## Chapter 6 -  Decision Trees

### The CART Training Algorithm

SKLearn uses the Classification and Regression Tree (CART) algorithm to train Decision Trees. First, split the training set using a feature $k$ and a threshold $t_k$. Find this feature-threshold pair $(k,t_k)$ that produces the purest subsets. The cost function to minimise is:

$$J(k,t_k) = \frac{m_{\text{left}}}{m}G_\text{left} + \frac{m_{\text{right}}}{m}G_\text{right}$$

where $G_{\text{left or right}}$ is the impurity of the left or right subset and $m_{\text{left or right}}$ is the number of instances in the left or right subset. $G$ can be either Gini or Entropy.

Once it has successfully split the training set in two, it continues to do so recursively until it reaches the max depth or it cannot find a split to further reduce impurity.

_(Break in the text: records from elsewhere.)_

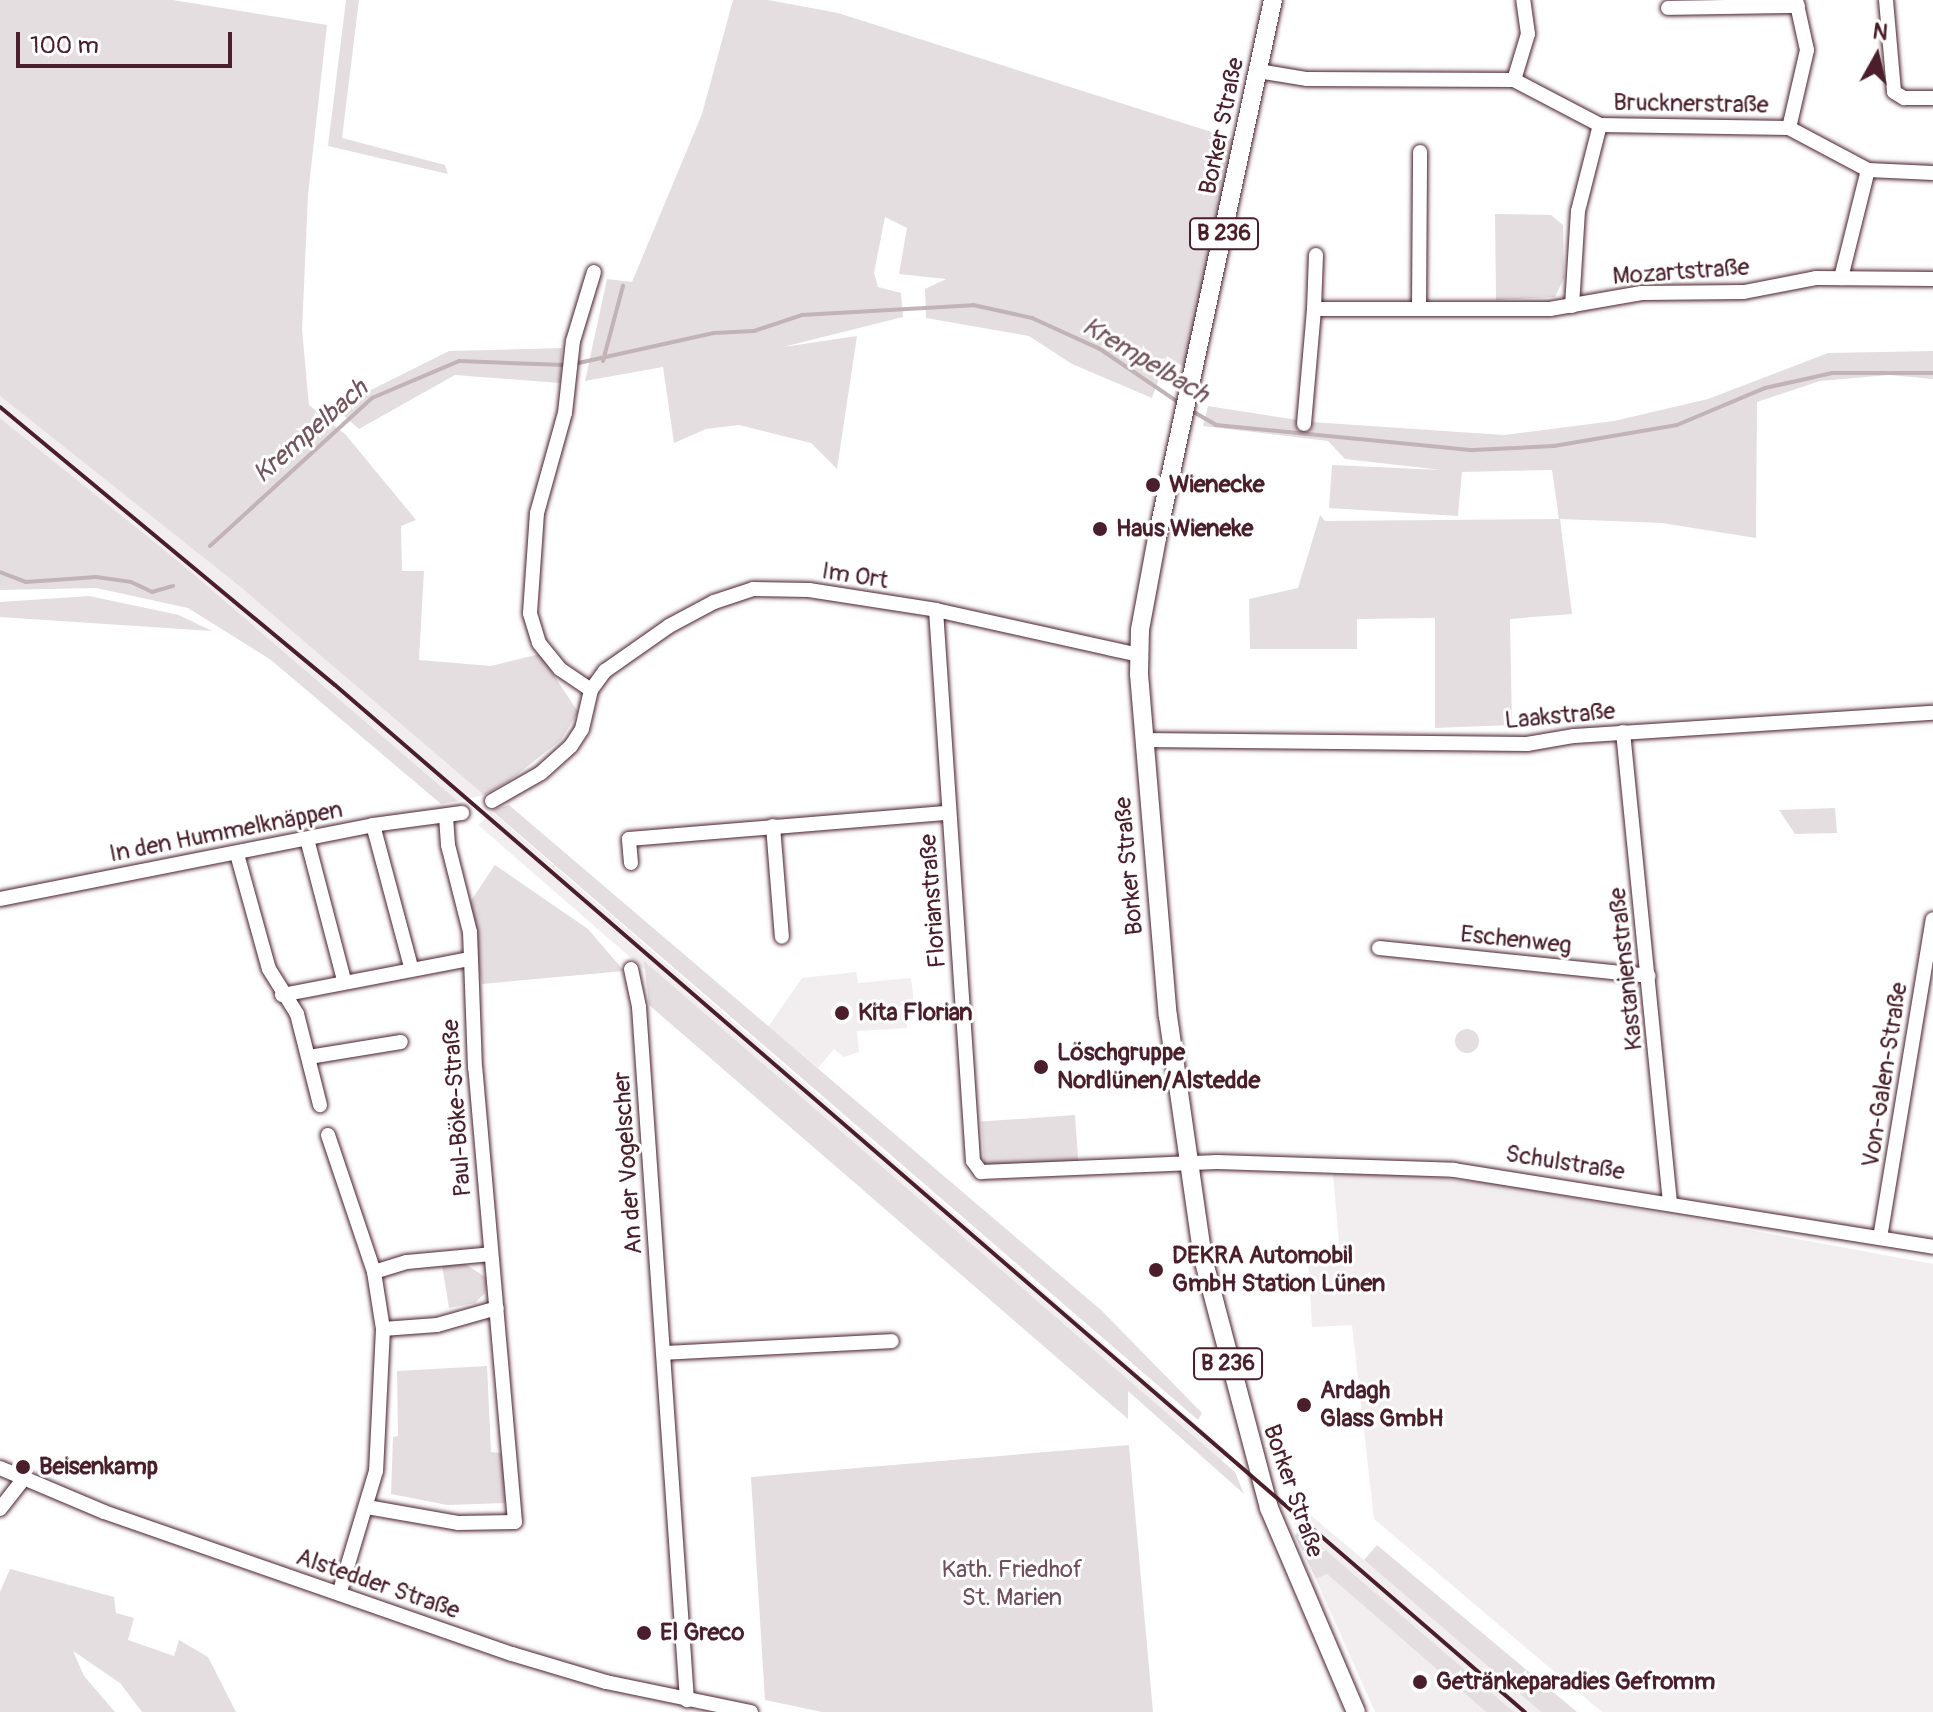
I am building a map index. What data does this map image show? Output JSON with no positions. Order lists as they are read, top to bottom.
{
  "streets": {
    "main road": ["Borker Straße", "B 236"],
    "street": [
      "Brucknerstraße",
      "Mozartstraße",
      "Im Ort",
      "Laakstraße",
      "In den Hummelknäppen",
      "Florianstraße",
      "Eschenweg",
      "Kastanienstraße",
      "Von-Galen-Straße",
      "Paul-Böke-Straße",
      "An der Vogelscher",
      "Schulstraße",
      "Alstedder Straße"
    ]
  },
  "crossings": [
    ["Brucknerstraße", "Borker Straße"],
    ["Borker Straße", "Im Ort"],
    ["Borker Straße", "Laakstraße"],
    ["Borker Straße", "Florianstraße"],
    ["Borker Straße", "Schulstraße"],
    ["Im Ort", "Florianstraße"],
    ["Laakstraße", "Kastanienstraße"],
    ["In den Hummelknäppen", "Paul-Böke-Straße"],
    ["Florianstraße", "Schulstraße"],
    ["Eschenweg", "Kastanienstraße"],
    ["Kastanienstraße", "Schulstraße"],
    ["Von-Galen-Straße", "Schulstraße"],
    ["An der Vogelscher", "Alstedder Straße"]
  ],
  "water": ["Krempelbach"],
  "parks": ["Kath. Friedhof St. Marien"],
  "places": [
    "Wienecke",
    "Haus Wieneke",
    "Kita Florian",
    "Löschgruppe Nordlünen/Alstedde",
    "DEKRA Automobil GmbH Station Lünen",
    "Ardagh Glass GmbH",
    "Beisenkamp",
    "El Greco",
    "Getränkeparadies Gefromm"
  ],
  "scale_bar": "100 m",
  "north": "top"
}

To determine whether to use Gini or Entropy, most of the time it does not matter but Gini tends to isolate the most frequent class in its own branch of the tree while entropy leads to more balanced trees.

In [1]:
import pandas as pd
import numpy as np
import matplotlib.pyplot as plt

from sklearn import datasets
from sklearn.tree import DecisionTreeClassifier, DecisionTreeRegressor
from sklearn.linear_model import LinearRegression
from sklearn.tree import export_graphviz

from graphviz import Source # For creating the visualisation of the decision tree

from sklearn.metrics import mean_squared_error, mean_absolute_error

### Regularisation Hypterparameters

Decision trees do not need to assume the model is linear. If left unconstrained the tree usually overfits the training data. There are some ways to regularise the model. You can restrict the:
- `max_depth` maximum number of traversals from root to leaf
- `min_samples_split` minimum number of samples a node must have before a split occurs
- `min_samples_leaf` minimum number of samples a leaf node must have
- `max_leaf_nodes` maximum number of leaf nodes
- `max_features` maximum number of features evaluated for splitting each node.

### Regression

Decision trees are also capable of performing regression tasks.

In [2]:
X = pd.read_csv('housing_X_feateng_complete.csv')
y = pd.read_csv('housing_y_feateng_complete.csv')

In [3]:
tree_reg = DecisionTreeRegressor(max_depth=3)
tree_reg.fit(X,y)

DecisionTreeRegressor(ccp_alpha=0.0, criterion='mse', max_depth=3,
                      max_features=None, max_leaf_nodes=None,
                      min_impurity_decrease=0.0, min_impurity_split=None,
                      min_samples_leaf=1, min_samples_split=2,
                      min_weight_fraction_leaf=0.0, presort='deprecated',
                      random_state=None, splitter='best')

In [4]:
# Visualise tree
graph = Source(export_graphviz(tree_reg, out_file=None, 
                               feature_names=X.columns,))
graph.view()

'Source.gv.pdf'

Instead of predicting a class, the tree now predicts a value. The prediction is simply an average target value of all the instances in the leaf node.

In [5]:
y_pred = tree_reg.predict(X)
np.sqrt(mean_squared_error(y, y_pred))

74660.69256640242

During training, the CART algorithm remains the same, with some tweaks:

$$J(k,t_k) = \frac{m_{\text{left}}}{m}\text{MSE}_\text{left} + \frac{m_{\text{right}}}{m}\text{MSE}_\text{right}$$

where $\text{MSE}_{\text{left or right}}$ is the MSE of the left or right subset measured as $\sum_{i}(\hat{y}-y^{(i)})^2$ and $\hat{y} = \frac{1}{m_{\text{node}}}\sum_i y^{(i)}$. Make a prediction using the mean of all instances in the node and calculate MSE from that mean in the node.

### Limitations

Decision trees have orgotonal decision boundaries (splits are perpendicular to an axis), which makes the training set sensitive to rotation. One way to help with this is to use PCA. Decision trees are also sensitive to small variations in the data. Random forests can be a way to limit these sensitivities.